Monkey study shows dengue immunity does not affect Zika infection
A study involving rhesus macaques suggests that pre-existing dengue virus immunity does not result in more severe Zika disease, the second study this week to report this type of finding.
US researchers infected two groups of four macaques with either dengue virus (DENV) 1 or 2, according to their study, published today in Nature Communications. Through periodic blood testing for 2.5 years, the team demonstrated via cell-culture tests that antibody-dependent enhancement (ADE) occurred with Zika in vitro, meaning a stronger immune response to Zika was evident in the blood of animals that already had DENV antibodies in the blood.
But when they infected with Zika virus (ZIKV) both monkeys that had DENV antibodies and DENV-naive monkeys almost 3 years after the original DENV infection, they found that, in vivo (or live animals), the DENV antibodies did not increase ZIKV load or worsen the disease. In fact, previous exposure to DENV tended to shorten the course of ZIKV in the animals' blood compared with DENV-naive animals. They also found a lower ZIKV immune response in DENV-exposed macaques.
The authors conclude, "Results from our work may suggest that pregnant women with previous exposure to DENV may have limited ZIKV viremia and less tendency to have invasion of [the central nervous system]."
An analysis 3 days ago of blood samples in humans found no sign of ADE in those with Zika infection who had previously been exposed to DENV.
Jun 23 Nat Commun study
Jun 21 CIDRAP News scan on previous study
Taiwan, Finland report more highly pathogenic avian flu outbreaks
In new avian influenza outbreak developments, Taiwan reported six more highly pathogenic H5N2 events in poultry, while Finland detected highly pathogenic H5 in a wild bird, according to the latest reports from the World Organization for Animal Health (OIE).
In Taiwan, four of the outbreaks occurred at commercial farms and two involved slaughterhouses where authorities saw signs of illness in poultry carcasses. Five of the outbreaks involved chickens, and one occurred in turkeys. The outbreaks began between Jun 2 and Jun 15, affecting facilities in Hualien, Changhua, and Yunlin counties, plus the cities Kaohsiung and Tainan.

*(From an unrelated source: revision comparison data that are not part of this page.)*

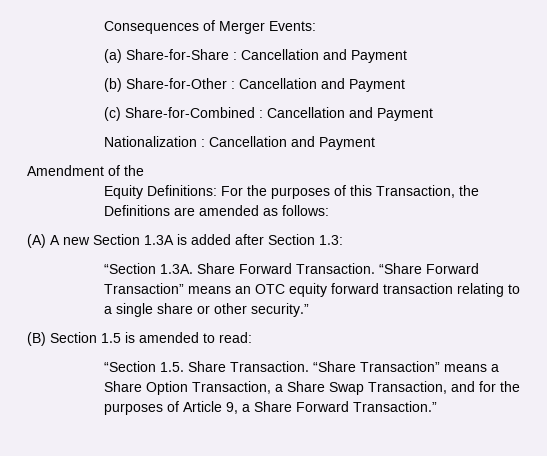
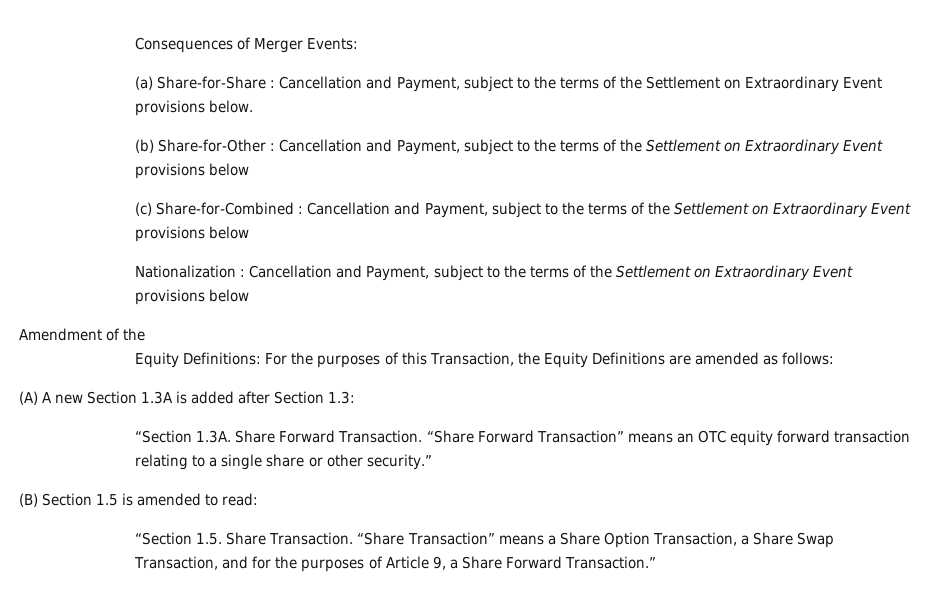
[350,50,407,63] Payment -> [396,76,883,92] [135,100,254,116] Payment, subject to the terms of the Settlement on Extraordinary Event provisions below.
[348,79,405,92] Payment -> [396,139,884,155] [135,163,250,179] Payment, subject to the terms of the Settlement on Extraordinary Event provisions below
[376,108,433,121] [103,136,375,150] Payment // Nationalization : Cancellation and Payment -> [424,202,912,218] [135,226,250,242] [135,265,853,281] [135,289,250,305] Payment, subject to the terms of the Settlement on Extraordinary Event provisions below // Nationalization : Cancellation and Payment, subject to the terms of the Settlement on Extraordinary Event provisions below
(479, 190) none -> [543,352,588,368] Equity

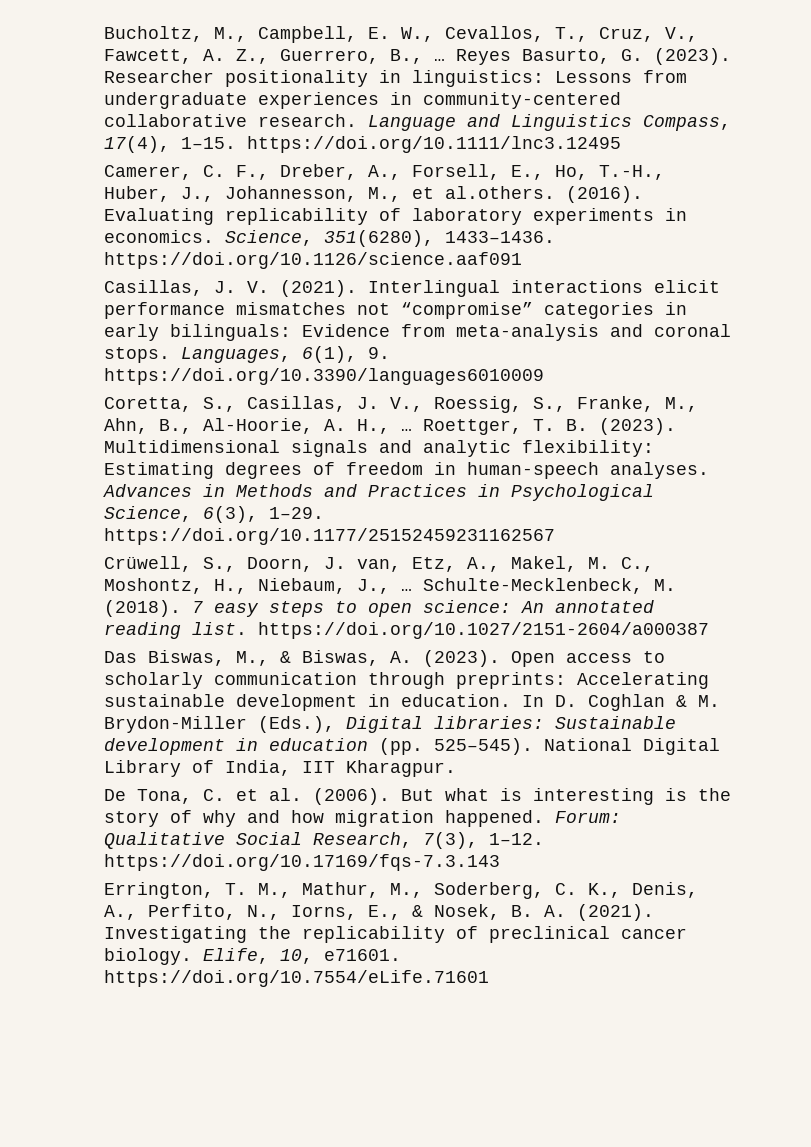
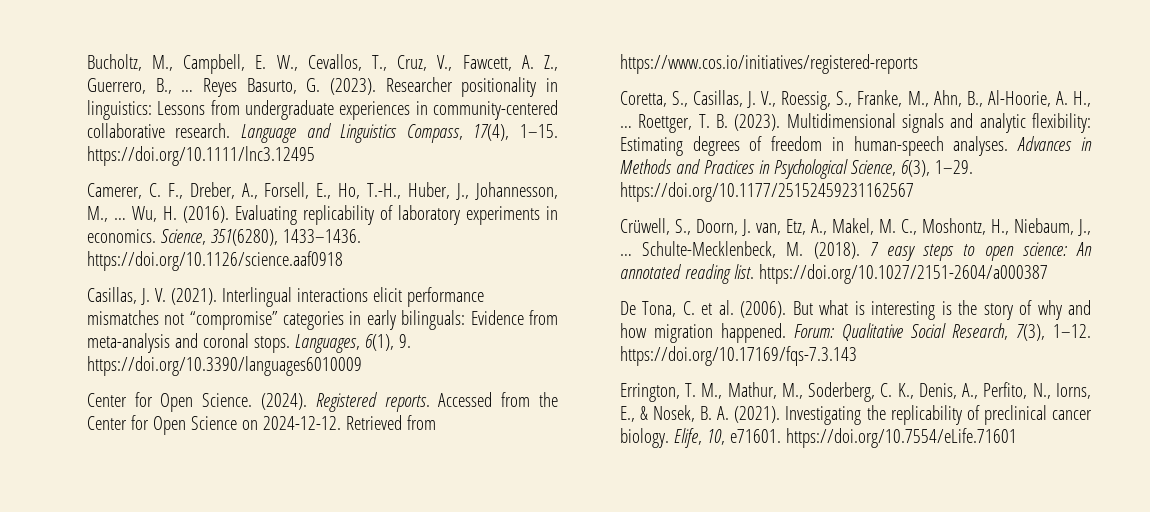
[411,186,555,199] et al.others. -> [113,206,177,222] … Wu, H.
[103,252,522,269] https://doi.org/10.1126/science.aaf091 -> [86,251,343,271] https://doi.org/10.1126/science.aaf0918
(544, 376) none -> [86,392,558,412] [86,415,436,435] [619,54,918,74] // Center for Open Science. (2024). Registered reports. Accessed from the Center for Open Science on 2024-12-12. Retrieved from https://www.cos.io/initiatives/registered-reports
[103,650,665,667] [103,672,709,689] [103,694,720,711] [103,716,676,733] [103,738,720,755] [103,760,456,777] // Das Biswas, M., & Biswas, A. (2023). Open access to scholarly communication through preprints: Accelerating sustainable development in education. In D. Coghlan & M. Brydon-Miller (Eds.), Digital libraries: Sustainable development in education (pp. 525–545). National Digital Library of India, IIT Kharagpur. -> (1048, 274) none

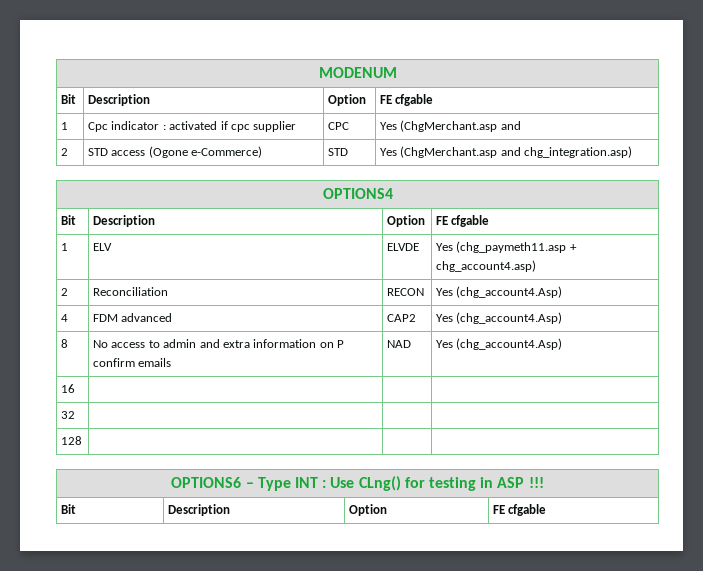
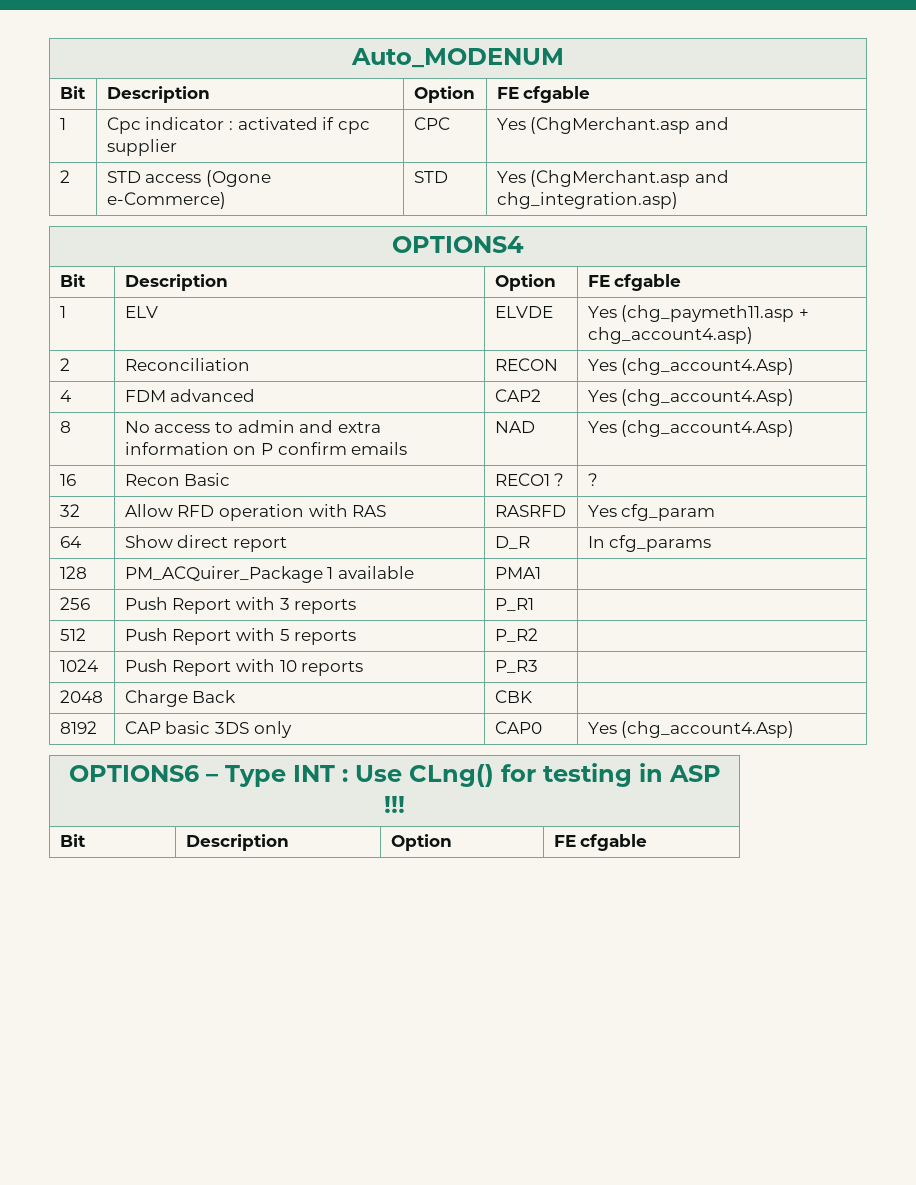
[318,67,397,78] MODENUM -> [351,48,564,68] Auto_MODENUM
[61,411,76,419] [61,436,83,445] | | // 32 | | | // 128 | | | -> [124,473,231,486] [494,473,565,486] [587,473,598,486] [59,504,80,517] [124,504,387,521] [494,505,566,517] [587,504,716,521] [59,536,81,548] [124,535,287,552] [494,536,530,549] [587,535,712,552] [59,566,87,579] [124,566,414,583] [494,567,541,579] [59,597,90,610] [124,597,357,614] [494,598,534,611] [59,628,86,641] [124,628,357,645] [494,628,538,642] [59,659,98,672] [124,659,364,676] [494,660,538,673] [59,690,103,703] [124,690,237,707] [494,690,532,703] [59,721,97,734] [124,721,292,738] [494,721,542,734] [587,721,795,738] Recon Basic | RECO1 ? | ? // 32 | Allow RFD operation with RAS | RASRFD | Yes cfg_param // 64 | Show direct report | D_R | In cfg_params // 128 | PM_ACQuirer_Package 1 available | PMA1 | // 256 | Push Report with 3 reports | P_R1 | // 512 | Push Report with 5 reports | P_R2 | // 1024 | Push Report with 10 reports | P_R3 | // 2048 | Charge Back | CBK | // 8192 | CAP basic 3DS only | CAP0 | Yes (chg_account4.Asp)

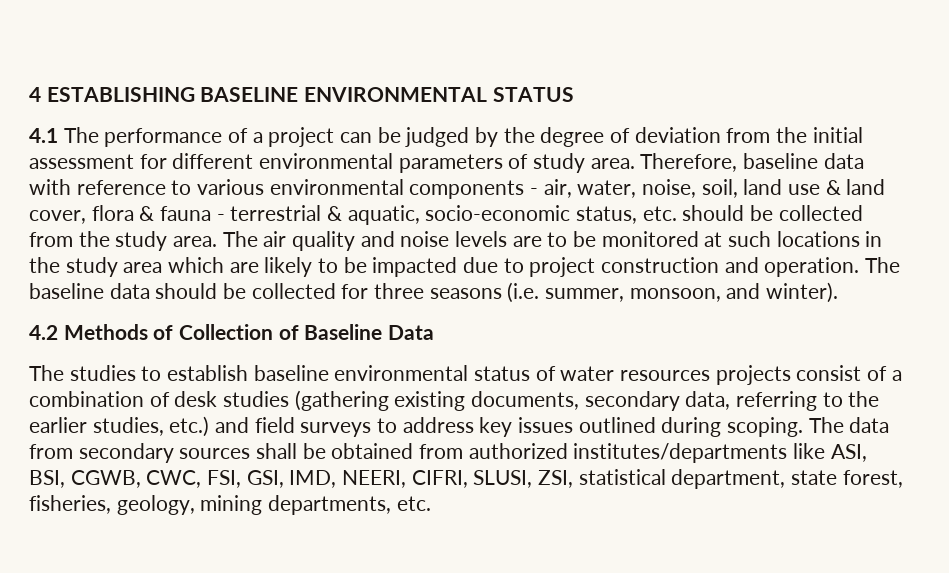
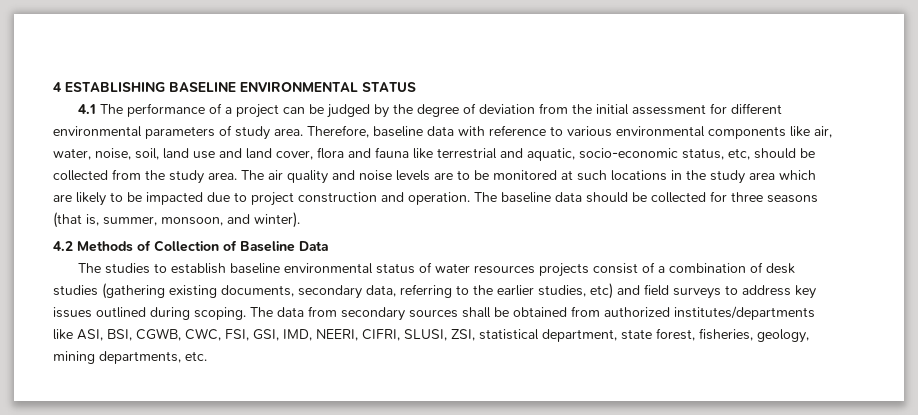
[530,188,539,195] - -> [790,126,810,137] like
[825,180,841,195] & -> [219,148,242,158] and
[139,205,343,221] & fauna - terrestrial & -> [348,147,523,159] and fauna like terrestrial and
[642,206,677,221] etc. -> [728,148,750,160] etc,
[507,282,540,303] (i.e. -> [53,212,99,228] (that is,
[169,416,210,437] etc.) -> [590,283,613,299] etc)

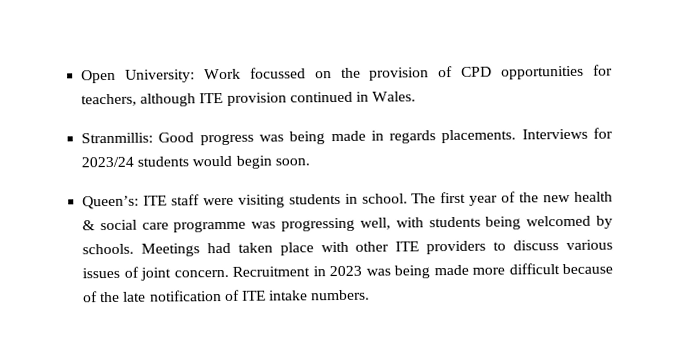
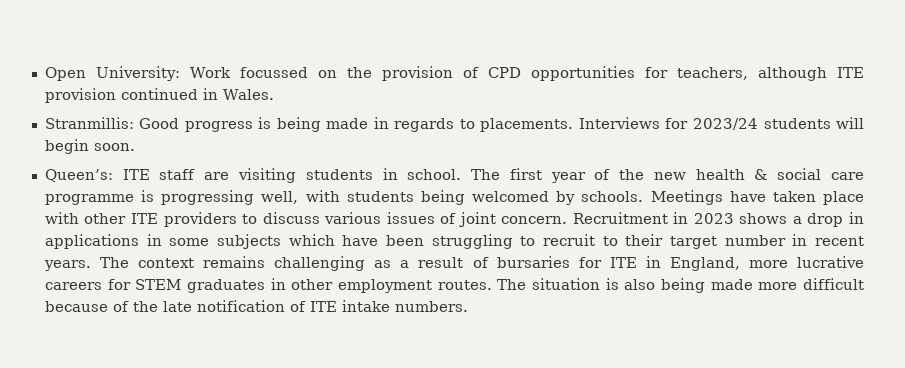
[258,134,284,142] was -> [258,117,272,129] is
(437, 137) none -> [459,119,475,129] to
[192,155,233,167] would -> [835,117,864,129] will
[202,197,234,206] were -> [204,172,230,180] are
[251,221,277,229] was -> [141,190,155,202] is
[206,242,231,254] had -> [729,191,766,202] have
[365,268,391,276] was -> [739,212,864,227] [44,234,864,249] [43,256,865,271] [44,278,656,293] shows a drop in applications in some subjects which have been struggling to recruit to their target number in recent years. The context remains challenging as a result of bursaries for ITE in England, more lucrative careers for STEM graduates in other employment routes. The situation is also

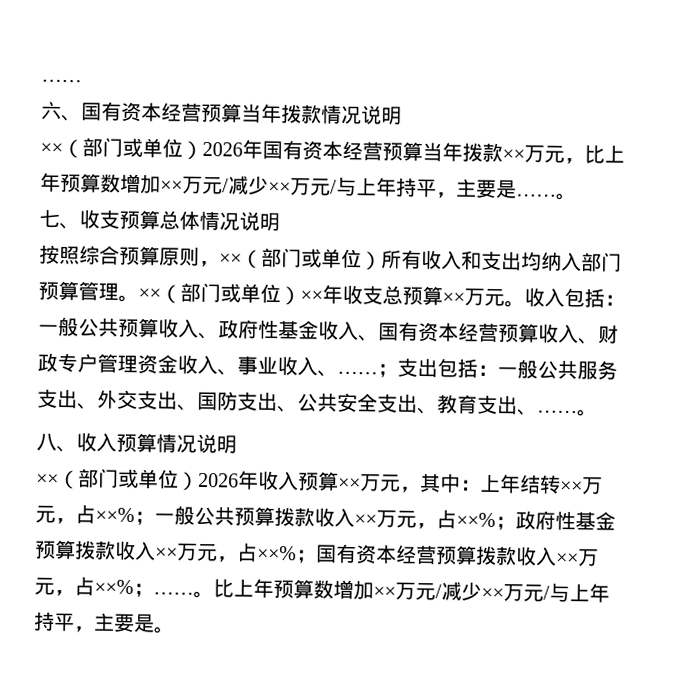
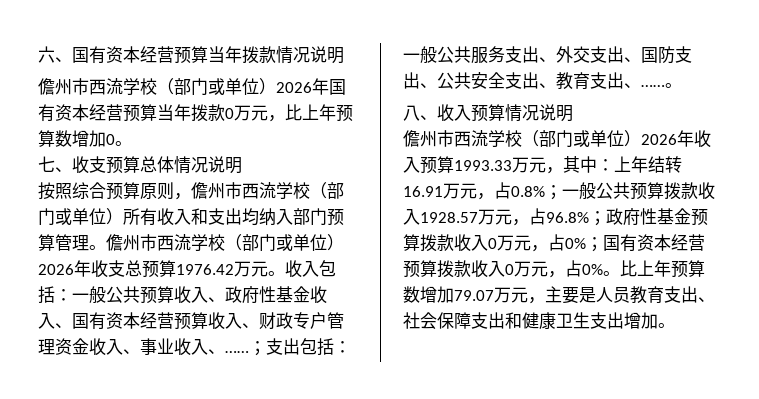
[41,78,82,83] …… // -> (38, 54) none
[40,142,63,155] ×× -> [38,78,157,95] 儋州市西流学校
[502,149,525,161] ×× -> [225,108,234,119] 0
[160,175,557,199] ××万元/减少××万元/与上年持平，主要是…… -> [106,134,115,145] 0
[219,253,242,265] ×× -> [191,182,310,199] 儋州市西流学校
[138,282,323,306] ××（部门或单位）×× -> [106,234,344,251] [38,264,74,275] 儋州市西流学校（部门或单位）2026
[442,292,465,304] ×× -> [176,264,234,275] 1976.42
[36,473,59,486] ×× -> [403,130,522,147] 儋州市西流学校
[338,477,361,490] ×× -> [454,160,512,171] 1993.33
[560,476,603,495] [35,504,135,525] ××万元，占××% -> [403,182,545,200] 16.91万元，占0.8%
[354,509,496,530] ××万元，占××% -> [420,208,589,226] 1928.57万元，占96.8%
[155,542,297,563] ××万元，占××% -> [488,234,586,252] 0万元，占0%
[556,548,599,567] [34,576,194,598] ××万元，占××%；…… -> [505,260,603,278] 0万元，占0%
[373,581,610,603] [34,611,155,633] ××万元/减少××万元/与上年持平，主要是 -> [454,286,715,304] [403,312,658,330] 79.07万元，主要是人员教育支出、社会保障支出和健康卫生支出增加

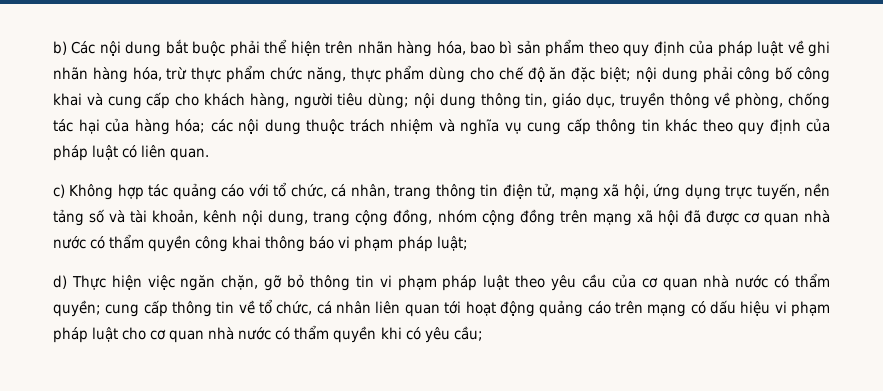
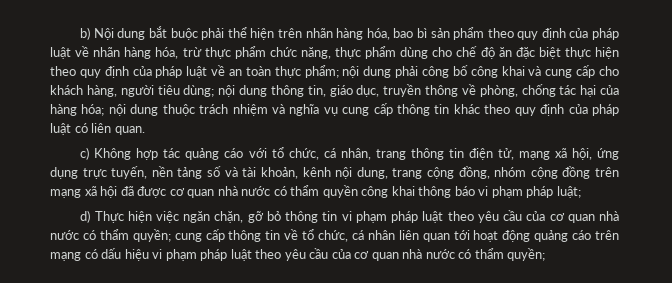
[71,41,121,56] Các nội -> [93,28,114,40] Nội
[808,41,831,57] ghi -> (90, 51) none
[600,67,632,82] biệt; -> [538,47,620,59] [50,65,339,78] biệt thực hiện theo quy định của pháp luật về an toàn thực phẩm;
[210,119,233,132] các -> (105, 110) none
[122,325,483,343] cho cơ quan nhà nước có thẩm quyền khi có yêu cầu; -> [255,248,546,261] theo yêu cầu của cơ quan nhà nước có thẩm quyền;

Between the six outbreaks, the virus killed 6,007 of 63,128 susceptible birds.
In Finland, authorities detected highly pathogenic H5 in samples from a whooper swan found sick on May 26 near the city of Sastamala in the country's southwest.
Jun 23 OIE report on H5N2 in Taiwan
Jun 22 OIE report on H5 in Finland
US bans Brazilian beef imports following food safety violations
US Secretary of Agriculture Sonny Perdue yesterday announced that the US Department of Agriculture (USDA) has banned all imports of fresh beef from Brazil because of recurring food safety issues, the agency said in a news release.
Since March, the USDA's Food Safety and Inspection Service has inspected every meat product from Brazil arriving in the United States and has refused entry on 11% of them. That compares with a 1% rejection rate on shipments from the rest of the world. The 106 rejected lots of Brazilian beef constitute about 1.9 million pounds, the USDA said.
Perdue said in the release, "Although international trade is an important part of what we do at USDA, and Brazil has long been one of our partners, my first priority is to protect American consumers. That’s what we’ve done by halting the import of Brazilian fresh beef."
The ban will remain in place until the Brazilian Ministry of Agriculture takes corrective action acceptable to the USDA. Brazil has pledged to address those concerns, including by self-suspending five facilities from shipping beef to the United States, the USDA said.